═════ RECORD SET ═════
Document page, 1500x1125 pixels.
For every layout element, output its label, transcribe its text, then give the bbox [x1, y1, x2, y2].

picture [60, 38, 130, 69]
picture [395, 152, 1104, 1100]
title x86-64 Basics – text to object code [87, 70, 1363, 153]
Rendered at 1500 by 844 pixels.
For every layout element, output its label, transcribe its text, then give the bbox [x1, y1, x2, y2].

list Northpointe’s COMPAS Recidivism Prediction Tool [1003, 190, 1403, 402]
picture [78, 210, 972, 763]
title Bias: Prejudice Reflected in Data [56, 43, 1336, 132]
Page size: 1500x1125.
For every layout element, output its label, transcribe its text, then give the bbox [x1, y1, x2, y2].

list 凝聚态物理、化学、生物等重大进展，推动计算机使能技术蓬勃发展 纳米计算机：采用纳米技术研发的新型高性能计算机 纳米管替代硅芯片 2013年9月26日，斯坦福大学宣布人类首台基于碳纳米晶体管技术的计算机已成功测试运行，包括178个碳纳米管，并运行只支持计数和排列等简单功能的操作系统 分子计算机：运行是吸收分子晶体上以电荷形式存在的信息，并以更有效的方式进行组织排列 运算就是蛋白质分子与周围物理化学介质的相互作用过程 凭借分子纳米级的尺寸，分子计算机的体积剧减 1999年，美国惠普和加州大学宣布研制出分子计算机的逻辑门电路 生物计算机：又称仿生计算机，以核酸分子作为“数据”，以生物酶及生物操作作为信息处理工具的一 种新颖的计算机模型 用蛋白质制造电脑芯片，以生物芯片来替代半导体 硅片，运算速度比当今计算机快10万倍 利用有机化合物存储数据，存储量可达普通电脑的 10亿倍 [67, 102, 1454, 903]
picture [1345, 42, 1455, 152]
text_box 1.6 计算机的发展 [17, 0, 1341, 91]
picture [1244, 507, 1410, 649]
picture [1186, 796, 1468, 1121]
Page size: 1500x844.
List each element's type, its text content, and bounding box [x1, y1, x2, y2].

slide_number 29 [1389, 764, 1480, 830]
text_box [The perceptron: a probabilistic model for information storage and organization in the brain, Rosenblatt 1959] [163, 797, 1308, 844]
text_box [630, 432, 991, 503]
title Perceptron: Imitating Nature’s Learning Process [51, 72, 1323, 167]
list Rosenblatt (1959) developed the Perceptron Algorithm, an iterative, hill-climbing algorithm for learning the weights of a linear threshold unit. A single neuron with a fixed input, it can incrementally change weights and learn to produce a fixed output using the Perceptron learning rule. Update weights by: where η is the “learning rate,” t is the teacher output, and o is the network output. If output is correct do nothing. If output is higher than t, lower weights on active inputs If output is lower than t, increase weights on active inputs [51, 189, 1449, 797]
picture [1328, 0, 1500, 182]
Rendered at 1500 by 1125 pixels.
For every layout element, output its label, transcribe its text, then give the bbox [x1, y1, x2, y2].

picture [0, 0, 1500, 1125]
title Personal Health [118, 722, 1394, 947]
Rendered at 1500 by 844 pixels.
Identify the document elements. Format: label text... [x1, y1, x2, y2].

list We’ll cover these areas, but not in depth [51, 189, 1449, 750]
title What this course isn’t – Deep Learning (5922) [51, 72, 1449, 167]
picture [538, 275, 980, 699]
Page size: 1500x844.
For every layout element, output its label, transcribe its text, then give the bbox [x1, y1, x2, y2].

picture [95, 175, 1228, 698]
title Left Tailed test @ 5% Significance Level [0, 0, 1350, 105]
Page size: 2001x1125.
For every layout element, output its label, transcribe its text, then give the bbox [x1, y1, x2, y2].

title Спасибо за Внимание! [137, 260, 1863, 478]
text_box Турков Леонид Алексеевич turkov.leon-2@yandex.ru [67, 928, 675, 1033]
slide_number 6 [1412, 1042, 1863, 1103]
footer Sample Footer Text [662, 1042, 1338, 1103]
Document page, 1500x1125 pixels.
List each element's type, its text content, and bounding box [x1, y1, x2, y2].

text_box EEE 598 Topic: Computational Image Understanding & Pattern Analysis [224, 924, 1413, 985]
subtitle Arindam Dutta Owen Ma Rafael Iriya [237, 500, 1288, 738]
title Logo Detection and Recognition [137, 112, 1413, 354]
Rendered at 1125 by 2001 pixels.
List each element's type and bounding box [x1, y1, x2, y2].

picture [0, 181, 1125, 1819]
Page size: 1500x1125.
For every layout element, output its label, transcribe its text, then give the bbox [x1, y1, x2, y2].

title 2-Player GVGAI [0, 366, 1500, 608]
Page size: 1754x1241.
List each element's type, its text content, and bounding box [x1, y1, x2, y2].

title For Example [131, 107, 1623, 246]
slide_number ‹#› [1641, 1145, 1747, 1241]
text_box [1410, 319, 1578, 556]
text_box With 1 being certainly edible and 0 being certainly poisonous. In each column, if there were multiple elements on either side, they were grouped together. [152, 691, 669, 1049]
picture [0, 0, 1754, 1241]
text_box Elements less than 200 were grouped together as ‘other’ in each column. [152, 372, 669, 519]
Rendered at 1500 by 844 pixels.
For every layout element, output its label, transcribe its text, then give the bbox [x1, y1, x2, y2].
═════
WHAT IS REQUIRED> The whole listing above, line by line, is to be retyped exactly.

SOLUTION>
Document page, 1500x1125 pixels.
For every layout element, output its label, transcribe its text, then give the bbox [x1, y1, x2, y2].

picture [60, 38, 130, 69]
picture [395, 152, 1104, 1100]
title x86-64 Basics – text to object code [87, 70, 1363, 153]
Rendered at 1500 by 844 pixels.
For every layout element, output its label, transcribe its text, then give the bbox [x1, y1, x2, y2].

list Northpointe’s COMPAS Recidivism Prediction Tool [1003, 190, 1403, 402]
picture [78, 210, 972, 763]
title Bias: Prejudice Reflected in Data [56, 43, 1336, 132]
Page size: 1500x1125.
For every layout element, output its label, transcribe its text, then give the bbox [x1, y1, x2, y2].

list 凝聚态物理、化学、生物等重大进展，推动计算机使能技术蓬勃发展 纳米计算机：采用纳米技术研发的新型高性能计算机 纳米管替代硅芯片 2013年9月26日，斯坦福大学宣布人类首台基于碳纳米晶体管技术的计算机已成功测试运行，包括178个碳纳米管，并运行只支持计数和排列等简单功能的操作系统 分子计算机：运行是吸收分子晶体上以电荷形式存在的信息，并以更有效的方式进行组织排列 运算就是蛋白质分子与周围物理化学介质的相互作用过程 凭借分子纳米级的尺寸，分子计算机的体积剧减 1999年，美国惠普和加州大学宣布研制出分子计算机的逻辑门电路 生物计算机：又称仿生计算机，以核酸分子作为“数据”，以生物酶及生物操作作为信息处理工具的一 种新颖的计算机模型 用蛋白质制造电脑芯片，以生物芯片来替代半导体 硅片，运算速度比当今计算机快10万倍 利用有机化合物存储数据，存储量可达普通电脑的 10亿倍 [67, 102, 1454, 903]
picture [1345, 42, 1455, 152]
text_box 1.6 计算机的发展 [17, 0, 1341, 91]
picture [1244, 507, 1410, 649]
picture [1186, 796, 1468, 1121]
Page size: 1500x844.
List each element's type, its text content, and bounding box [x1, y1, x2, y2].

slide_number 29 [1389, 764, 1480, 830]
text_box [The perceptron: a probabilistic model for information storage and organization in the brain, Rosenblatt 1959] [163, 797, 1308, 844]
text_box [630, 432, 991, 503]
title Perceptron: Imitating Nature’s Learning Process [51, 72, 1323, 167]
list Rosenblatt (1959) developed the Perceptron Algorithm, an iterative, hill-climbing algorithm for learning the weights of a linear threshold unit. A single neuron with a fixed input, it can incrementally change weights and learn to produce a fixed output using the Perceptron learning rule. Update weights by: where η is the “learning rate,” t is the teacher output, and o is the network output. If output is correct do nothing. If output is higher than t, lower weights on active inputs If output is lower than t, increase weights on active inputs [51, 189, 1449, 797]
picture [1328, 0, 1500, 182]
Rendered at 1500 by 1125 pixels.
For every layout element, output its label, transcribe its text, then give the bbox [x1, y1, x2, y2].

picture [0, 0, 1500, 1125]
title Personal Health [118, 722, 1394, 947]
Rendered at 1500 by 844 pixels.
Identify the document elements. Format: label text... [x1, y1, x2, y2].

list We’ll cover these areas, but not in depth [51, 189, 1449, 750]
title What this course isn’t – Deep Learning (5922) [51, 72, 1449, 167]
picture [538, 275, 980, 699]
Page size: 1500x844.
For every layout element, output its label, transcribe its text, then give the bbox [x1, y1, x2, y2].

picture [95, 175, 1228, 698]
title Left Tailed test @ 5% Significance Level [0, 0, 1350, 105]
Page size: 2001x1125.
For every layout element, output its label, transcribe its text, then give the bbox [x1, y1, x2, y2].

title Спасибо за Внимание! [137, 260, 1863, 478]
text_box Турков Леонид Алексеевич turkov.leon-2@yandex.ru [67, 928, 675, 1033]
slide_number 6 [1412, 1042, 1863, 1103]
footer Sample Footer Text [662, 1042, 1338, 1103]
Document page, 1500x1125 pixels.
List each element's type, its text content, and bounding box [x1, y1, x2, y2].

text_box EEE 598 Topic: Computational Image Understanding & Pattern Analysis [224, 924, 1413, 985]
subtitle Arindam Dutta Owen Ma Rafael Iriya [237, 500, 1288, 738]
title Logo Detection and Recognition [137, 112, 1413, 354]
Rendered at 1125 by 2001 pixels.
List each element's type and bounding box [x1, y1, x2, y2].

picture [0, 181, 1125, 1819]
Page size: 1500x1125.
For every layout element, output its label, transcribe its text, then give the bbox [x1, y1, x2, y2].

title 2-Player GVGAI [0, 366, 1500, 608]
Page size: 1754x1241.
List each element's type, its text content, and bounding box [x1, y1, x2, y2].

title For Example [131, 107, 1623, 246]
slide_number ‹#› [1641, 1145, 1747, 1241]
text_box [1410, 319, 1578, 556]
text_box With 1 being certainly edible and 0 being certainly poisonous. In each column, if there were multiple elements on either side, they were grouped together. [152, 691, 669, 1049]
picture [0, 0, 1754, 1241]
text_box Elements less than 200 were grouped together as ‘other’ in each column. [152, 372, 669, 519]
Rendered at 1500 by 844 pixels.
For every layout element, output its label, transcribe its text, then give the bbox [x1, y1, x2, y2].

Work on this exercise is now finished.